Era il 1968 quando la città di New York installò nel distretto commerciale di Olean la prima telecamera di sicurezza per combattere il crimine. Negli anni ottanta l’uso di telecamere a circuito chiuso si diffuse in tutto il paese e quarant’anni dopo quella prima telecamera ad Olean gli Stati Uniti potevano contare su circa 30 milioni di telecamere di sorveglianza, una cifra in continua crescita.

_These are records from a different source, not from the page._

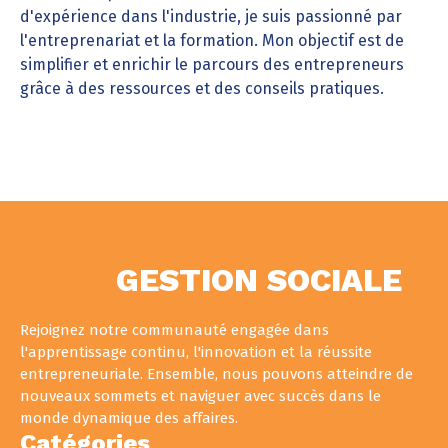
d'expérience dans l'industrie, je suis passionné par
l'entreprenariat et la formation. Mon objectif est de
simplifier et enrichir le parcours des entrepreneurs
grâce à des ressources et des conseils pratiques.
GESTION SOCIALE
Rejoignez notre communauté engagée dans
l'apprentissage continu, l'innovation et la réussite
entrepreneuriale. Ensemble, nous pouvons atteindre de
nouveaux sommets et naviguer avec succès dans le
monde dynamique des affaires.
Catégories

L’utilizzo di questa tecnologia venne presto adottata da altri paesi desiderosi di incrementare la qualità del controllo delle città più popolose e densamente abitate. Dopo numerosi test negli anni settanta e ottanta, i governi inglesi si affidarono sempre di più alle telecamere di sicurezza per la prevenzione e la lotta al crimine; se nel 1990 le telecamere in Inghilterra e Galles erano solo 100, nel 2002 il loro numero era salito a 40 mila e a 4.2 milioni alla metà dello stesso decennio. Si stima che nel Regno Unito ci siano oggi circa 5 milioni di telecamere a circuito chiuso, una ogni undici abitanti, di cui 400 mila nella sola Londra, una delle città più monitorate al mondo.

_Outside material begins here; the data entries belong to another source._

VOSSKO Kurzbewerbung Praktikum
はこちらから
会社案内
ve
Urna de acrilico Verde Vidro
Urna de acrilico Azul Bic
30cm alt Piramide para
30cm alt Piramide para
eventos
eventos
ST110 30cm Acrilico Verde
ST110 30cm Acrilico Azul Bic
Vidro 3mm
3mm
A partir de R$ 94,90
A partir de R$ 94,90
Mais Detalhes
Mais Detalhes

Fino a qualche decennio fa solo determinati paesi occidentali avevano l’interesse e le risorse sufficienti per sfruttare così massicciamente questo tipo di tecnologia. Le cose sono cambiate da quando la formidabile crescita economica di alcuni paesi illiberali ha messo a disposizione dei loro governi risorse economiche da dedicare al controllo della società e dell’ordine pubblico prima impensabili. Oggi è la Cina a fare la parte del leone, o meglio del drago, nel settore della videosorveglianza.